J'ai remarqué que la presse mauricienne est plus pudique. Je suis parvenu, un jour, à glisser une femme avec un bout de sein à l'air, et c'était un exploit. A Madagascar, je peux me permettre de dessiner une femme quasiment nue sans heurter les lecteurs. Mais je précise que mes dessins de femmes nues ne sont jamais gratuits. Ils sont justifiés par le sujet qu'ils traitent. Je pense notamment à un dessin que j'avais réalisé à propos de la loi sur le monokini sur la plage. Ma proposition principale avait été refusée puis recorrigée avant d'être publiée. En outre, les dessins touchant la religion sont largement plus tolérés à Madagascar.
Y a t-il des sujets tabous que vous n'abordez jamais ?

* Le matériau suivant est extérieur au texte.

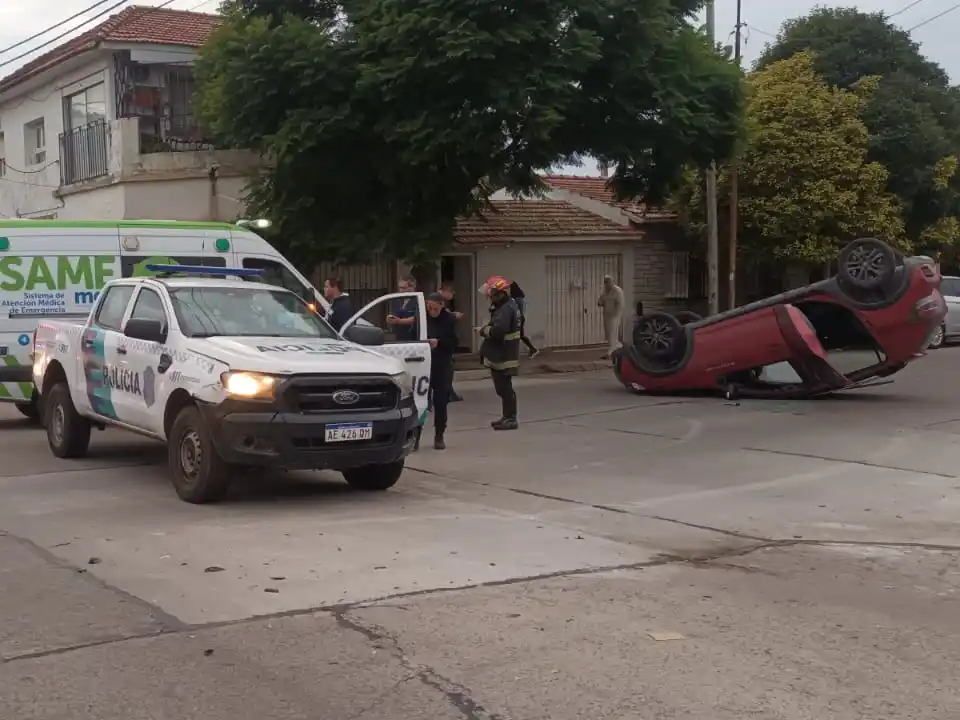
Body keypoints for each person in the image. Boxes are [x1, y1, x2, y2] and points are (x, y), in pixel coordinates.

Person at [476, 275, 521, 430]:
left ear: (500, 293)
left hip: (504, 354)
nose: (490, 298)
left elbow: (498, 331)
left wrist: (483, 330)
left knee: (504, 388)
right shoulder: (506, 306)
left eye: (492, 295)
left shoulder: (506, 309)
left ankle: (511, 418)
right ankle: (507, 416)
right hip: (503, 352)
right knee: (502, 388)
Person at [425, 292, 458, 449]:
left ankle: (439, 435)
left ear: (441, 305)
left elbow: (454, 341)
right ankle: (415, 435)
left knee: (440, 401)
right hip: (425, 363)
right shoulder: (423, 318)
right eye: (429, 307)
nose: (431, 311)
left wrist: (439, 342)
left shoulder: (448, 319)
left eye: (434, 308)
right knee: (420, 402)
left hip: (442, 363)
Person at [438, 282, 464, 402]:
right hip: (442, 340)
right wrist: (454, 316)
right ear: (445, 291)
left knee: (448, 367)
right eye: (452, 292)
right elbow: (441, 316)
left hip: (446, 340)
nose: (453, 295)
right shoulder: (438, 301)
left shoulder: (443, 302)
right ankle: (447, 393)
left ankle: (449, 391)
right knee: (446, 368)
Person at [508, 280, 539, 358]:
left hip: (518, 319)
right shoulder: (519, 298)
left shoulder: (517, 299)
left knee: (518, 336)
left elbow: (516, 310)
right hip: (520, 318)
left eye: (510, 289)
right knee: (519, 336)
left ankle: (533, 349)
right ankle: (532, 349)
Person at [597, 274, 624, 359]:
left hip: (614, 316)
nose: (606, 284)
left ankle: (611, 352)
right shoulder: (604, 291)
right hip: (607, 315)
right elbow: (601, 300)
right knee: (609, 333)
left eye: (608, 282)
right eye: (605, 282)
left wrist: (617, 314)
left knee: (612, 332)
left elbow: (620, 304)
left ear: (612, 282)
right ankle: (618, 347)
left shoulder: (617, 291)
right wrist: (600, 302)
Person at [387, 275, 418, 341]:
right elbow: (394, 314)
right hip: (398, 337)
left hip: (413, 337)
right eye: (400, 288)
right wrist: (390, 318)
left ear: (413, 287)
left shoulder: (418, 300)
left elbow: (417, 318)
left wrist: (399, 321)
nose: (401, 290)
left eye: (404, 288)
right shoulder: (396, 300)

Les conséquences démesurées des dessins sur le prophète Mahomet m'ont fait comprendre que, malgré mon opinion sur le sujet, mieux vaut ne pas m'aventurer dans ce sens. Je m'abstiens de traiter certains sujets sur lesquels je n'ai pas envie de travailler. Je n'aime pas dessiner certains drames - souvent libellés "faits divers" dans la presse - qui touchent des particuliers et qui n'ont aucune conséquence généralisée sur la société. Je suis très pudique sur les malheurs des gens bien que je dessine souvent sur la misère, et que je sois friand d'humour noir.
N'avez-vous pas le sentiment que les dessinateurs de presse souffrent d'un manque de reconnaissance du milieu journalistique ?
Maintenant qu'on en parle, j'admets que oui. Le dessinateur de presse est un bâtard dans une rédaction. Il n'est pas du groupe des rédacteurs, ni des reporters, ni des photographes. Le métier est incompris, même d'une partie des gens du milieu journalistique.
Le dessinateur se retrouve finalement dans une solitude presque similaire à celle du rédacteur en chef, sauf qu'il n'est pas chef ! On le prend pour le fou du roi, tout en lui accordant le privilège de travailler comme un éditorialiste. C'est ainsi qu'il est facilement marginalisé, expliquant sans doute ce manque de reconnaissance.
Y a t-il des dessins qui vont ont apporté des problèmes ?
Fort heureusement - j'en loue Dieu - je n'ai eu jusqu'à présent aucun problème. À part quelques virulentes critiques proférées ici et là ou par courrier, par certains individus sans grande influence.
Œuvres de Pov :
Recueils de caricatures :
- Composez le 18 (2003 - Madagascar)
- En voie de développement (2003 - Madagascar)
- Vive l'alternance (2006 - Maurice)
- De A à… Z (2007 - Maurice)
Albums de BD :
- L'Île Maurice racontée à mes petits enfants (2008 - Maurice, avec Jean Claude de L'Estrac et Christophe Cassiau-Haurie)
- "http://povonline.wordpress.com/2009/07/13/soa-ny-fiarahantsiky/" Lien permanent vers "Soa ny fiarahantsiky"" (2009 - Madagascar)
Pov apparaît également dans des recueils collectifs : Madabulles 2003, Africa comics 2005-2006, Africa comics 2007-2008, La bande dessinée conte l'Afrique (Alger, 2009).